Губы начальника тюрьмы сжимаются.
– Я уверен, мы сможем пересмотреть запрет на косточки.
– Прекрасно, – говорю я и собираю портфель. – Спасибо, что нашли время, но мне пора в суд.
Я выплываю из маленькой комнаты, Артур идет за мной. Как только мы выходим из тюрьмы и оказываемся на ослепительном солнце, на его лице появляется улыбка.
– Напомни мне, чтобы я не пересекался с тобой в суде.
Я качаю головой.
– Ты правда играешь в гольф?
– Когда нужно подлизаться к судье, – говорит он. – А у тебя правда тридцать четвертый C?
– Ты этого никогда не узнаешь, Артур, – смеюсь я, и мы расходимся по своим машинам на стоянке, разъезжаемся по своим делам в два абсолютно разных мира.
Мы с мужем не занимаемся сексом по телефону. Вместо того наши телефонные разговоры состоят из переклички национальностей: вьетнамский, эфиопский, мексиканский, греческий.
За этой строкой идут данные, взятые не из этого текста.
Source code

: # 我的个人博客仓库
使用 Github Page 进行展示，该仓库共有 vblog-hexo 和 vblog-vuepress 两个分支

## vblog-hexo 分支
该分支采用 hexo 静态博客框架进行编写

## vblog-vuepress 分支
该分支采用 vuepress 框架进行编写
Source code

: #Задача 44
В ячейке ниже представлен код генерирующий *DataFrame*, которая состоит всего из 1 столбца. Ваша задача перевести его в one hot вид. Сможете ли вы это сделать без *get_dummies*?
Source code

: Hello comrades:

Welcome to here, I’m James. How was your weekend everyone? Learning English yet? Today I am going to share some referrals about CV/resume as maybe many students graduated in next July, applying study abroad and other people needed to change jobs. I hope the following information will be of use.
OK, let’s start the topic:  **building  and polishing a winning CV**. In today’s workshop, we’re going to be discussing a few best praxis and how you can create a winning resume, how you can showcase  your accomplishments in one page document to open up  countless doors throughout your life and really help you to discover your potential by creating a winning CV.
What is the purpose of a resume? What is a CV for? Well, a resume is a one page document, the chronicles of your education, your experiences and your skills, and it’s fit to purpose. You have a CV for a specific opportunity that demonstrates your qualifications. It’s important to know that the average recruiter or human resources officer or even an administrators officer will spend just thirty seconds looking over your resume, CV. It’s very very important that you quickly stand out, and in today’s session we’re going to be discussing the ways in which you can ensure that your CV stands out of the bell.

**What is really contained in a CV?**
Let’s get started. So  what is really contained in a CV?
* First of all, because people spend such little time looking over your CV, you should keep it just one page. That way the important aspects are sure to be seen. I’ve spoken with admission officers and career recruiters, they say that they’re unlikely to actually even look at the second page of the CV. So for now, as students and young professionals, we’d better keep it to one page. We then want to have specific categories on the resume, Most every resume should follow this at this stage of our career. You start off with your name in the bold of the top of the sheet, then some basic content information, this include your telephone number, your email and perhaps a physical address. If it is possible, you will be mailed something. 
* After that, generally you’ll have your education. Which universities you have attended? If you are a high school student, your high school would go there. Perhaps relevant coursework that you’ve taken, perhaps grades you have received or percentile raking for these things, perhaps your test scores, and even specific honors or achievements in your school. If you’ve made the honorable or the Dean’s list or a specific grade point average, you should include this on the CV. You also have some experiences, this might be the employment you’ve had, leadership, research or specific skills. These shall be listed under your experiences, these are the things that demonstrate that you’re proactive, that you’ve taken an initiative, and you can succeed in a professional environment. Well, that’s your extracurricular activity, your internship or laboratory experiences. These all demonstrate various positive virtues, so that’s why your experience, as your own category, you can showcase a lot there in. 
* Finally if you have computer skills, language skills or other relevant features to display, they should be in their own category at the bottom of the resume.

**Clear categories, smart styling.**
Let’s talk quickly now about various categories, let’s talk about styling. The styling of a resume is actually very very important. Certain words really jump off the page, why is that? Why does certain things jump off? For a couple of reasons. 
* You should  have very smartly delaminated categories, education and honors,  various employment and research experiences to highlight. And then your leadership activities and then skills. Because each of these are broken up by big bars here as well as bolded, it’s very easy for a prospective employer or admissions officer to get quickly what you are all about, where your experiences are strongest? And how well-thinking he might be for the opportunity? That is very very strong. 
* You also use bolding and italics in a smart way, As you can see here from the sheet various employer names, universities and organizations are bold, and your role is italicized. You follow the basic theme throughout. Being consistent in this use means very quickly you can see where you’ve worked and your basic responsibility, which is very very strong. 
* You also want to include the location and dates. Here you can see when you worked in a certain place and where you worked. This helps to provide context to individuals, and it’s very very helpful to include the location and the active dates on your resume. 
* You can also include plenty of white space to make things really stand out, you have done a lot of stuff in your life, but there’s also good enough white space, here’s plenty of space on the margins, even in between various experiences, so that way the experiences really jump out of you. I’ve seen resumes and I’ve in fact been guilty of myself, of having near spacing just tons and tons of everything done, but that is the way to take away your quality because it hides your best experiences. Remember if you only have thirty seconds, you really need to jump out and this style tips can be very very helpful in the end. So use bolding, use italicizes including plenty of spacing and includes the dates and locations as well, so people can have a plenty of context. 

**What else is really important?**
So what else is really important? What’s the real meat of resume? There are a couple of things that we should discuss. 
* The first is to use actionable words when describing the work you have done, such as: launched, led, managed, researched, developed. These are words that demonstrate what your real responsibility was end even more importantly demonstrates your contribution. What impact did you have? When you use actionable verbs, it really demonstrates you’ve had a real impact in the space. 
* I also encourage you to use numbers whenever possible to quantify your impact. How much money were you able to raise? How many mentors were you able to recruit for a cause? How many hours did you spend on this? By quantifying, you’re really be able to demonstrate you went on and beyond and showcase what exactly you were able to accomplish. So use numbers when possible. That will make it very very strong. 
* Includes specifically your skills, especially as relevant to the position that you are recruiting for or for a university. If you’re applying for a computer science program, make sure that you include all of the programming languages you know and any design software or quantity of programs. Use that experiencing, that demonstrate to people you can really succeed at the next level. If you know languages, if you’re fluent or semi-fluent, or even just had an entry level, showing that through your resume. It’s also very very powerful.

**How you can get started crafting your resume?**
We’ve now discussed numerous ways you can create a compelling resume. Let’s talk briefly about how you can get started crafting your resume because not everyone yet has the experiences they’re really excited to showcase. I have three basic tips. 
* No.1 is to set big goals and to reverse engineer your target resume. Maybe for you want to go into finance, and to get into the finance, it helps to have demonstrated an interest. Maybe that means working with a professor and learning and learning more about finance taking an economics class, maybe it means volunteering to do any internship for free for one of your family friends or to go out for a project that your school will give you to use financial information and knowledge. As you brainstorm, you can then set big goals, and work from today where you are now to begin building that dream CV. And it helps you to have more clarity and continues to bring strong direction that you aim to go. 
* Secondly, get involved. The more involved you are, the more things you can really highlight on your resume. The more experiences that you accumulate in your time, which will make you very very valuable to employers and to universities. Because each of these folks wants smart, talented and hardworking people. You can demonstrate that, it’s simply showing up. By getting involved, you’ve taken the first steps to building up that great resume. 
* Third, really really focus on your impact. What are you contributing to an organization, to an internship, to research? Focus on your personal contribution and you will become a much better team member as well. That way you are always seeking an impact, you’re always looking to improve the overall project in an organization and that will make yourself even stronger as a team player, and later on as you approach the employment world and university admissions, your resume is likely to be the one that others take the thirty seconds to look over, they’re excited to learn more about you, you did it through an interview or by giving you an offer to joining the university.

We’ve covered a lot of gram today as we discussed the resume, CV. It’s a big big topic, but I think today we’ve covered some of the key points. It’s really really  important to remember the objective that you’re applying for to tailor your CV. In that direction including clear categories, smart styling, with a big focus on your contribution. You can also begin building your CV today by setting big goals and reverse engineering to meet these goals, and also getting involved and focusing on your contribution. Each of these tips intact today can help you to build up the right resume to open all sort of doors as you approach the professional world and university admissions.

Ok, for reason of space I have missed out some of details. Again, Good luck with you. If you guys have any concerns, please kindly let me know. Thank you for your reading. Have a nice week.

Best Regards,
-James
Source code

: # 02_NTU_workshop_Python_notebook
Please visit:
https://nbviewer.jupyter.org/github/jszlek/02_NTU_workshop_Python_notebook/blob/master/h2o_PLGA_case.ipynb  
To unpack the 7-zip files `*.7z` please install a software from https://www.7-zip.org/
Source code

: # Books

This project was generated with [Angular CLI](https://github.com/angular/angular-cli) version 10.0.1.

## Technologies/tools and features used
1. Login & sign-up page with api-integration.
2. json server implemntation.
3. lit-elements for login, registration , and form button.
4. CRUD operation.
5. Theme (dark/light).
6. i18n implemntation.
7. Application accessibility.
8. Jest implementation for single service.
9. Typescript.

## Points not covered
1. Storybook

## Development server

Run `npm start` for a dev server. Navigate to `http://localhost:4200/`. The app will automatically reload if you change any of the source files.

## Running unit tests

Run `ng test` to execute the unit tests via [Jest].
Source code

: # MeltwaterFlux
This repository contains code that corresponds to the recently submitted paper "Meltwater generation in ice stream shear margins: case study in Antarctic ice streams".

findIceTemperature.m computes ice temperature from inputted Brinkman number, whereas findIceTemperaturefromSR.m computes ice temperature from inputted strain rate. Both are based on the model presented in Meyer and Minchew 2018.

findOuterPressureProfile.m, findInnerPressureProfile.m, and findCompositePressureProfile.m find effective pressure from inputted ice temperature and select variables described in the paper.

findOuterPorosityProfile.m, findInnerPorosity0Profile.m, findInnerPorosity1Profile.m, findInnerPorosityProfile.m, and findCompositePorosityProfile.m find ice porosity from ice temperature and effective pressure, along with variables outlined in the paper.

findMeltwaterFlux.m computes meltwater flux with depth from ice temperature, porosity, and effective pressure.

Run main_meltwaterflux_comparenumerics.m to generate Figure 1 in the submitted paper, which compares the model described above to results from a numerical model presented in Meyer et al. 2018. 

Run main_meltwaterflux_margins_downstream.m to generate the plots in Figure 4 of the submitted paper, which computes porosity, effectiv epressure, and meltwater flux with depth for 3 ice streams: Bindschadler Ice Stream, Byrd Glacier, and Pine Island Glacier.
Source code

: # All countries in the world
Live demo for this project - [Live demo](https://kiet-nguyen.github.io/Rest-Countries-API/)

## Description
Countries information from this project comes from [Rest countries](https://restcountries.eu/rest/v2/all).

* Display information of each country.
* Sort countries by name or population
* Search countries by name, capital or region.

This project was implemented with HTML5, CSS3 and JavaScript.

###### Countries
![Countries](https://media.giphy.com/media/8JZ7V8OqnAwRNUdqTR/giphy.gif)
Как, например: «В каком ресторане сегодня берем обед навынос?» Но когда я выхожу после встречи в тюрьме, меня ждет сообщение от Мики: «Извини, сегодня утром я был засранцем».
Я ухмыляюсь и шлю ему ответное: «Неудивительно, что наш ребенок ругается».
«Встретимся сегодня?» – пишет Мика.
Мои пальцы летают над экраном телефона. «За засранца все прощу, – набираю я. – Индийский?»
«С тобой хоть марсианский», – отвечает Мика.
Вот почему я не могу на него долго сердиться.
Моя мать, выросшая в высшем свете Северной Каролины, считает, что нет ничего такого, чего нельзя было бы исправить средством для размягчения кутикул и кремом для кожи вокруг глаз. Поэтому она постоянно пытается заставить меня «позаботиться о себе», что в переводе на нормальный язык означает: «Приложи хоть какие-то усилия, чтобы хорошо выглядеть», а это совершенно нелепо, учитывая, что у меня маленький ребенок и около ста нуждающихся во мне клиентов, которые заслуживают мое время гораздо больше, чем парикмахерша, которая сделала бы мне мелирование.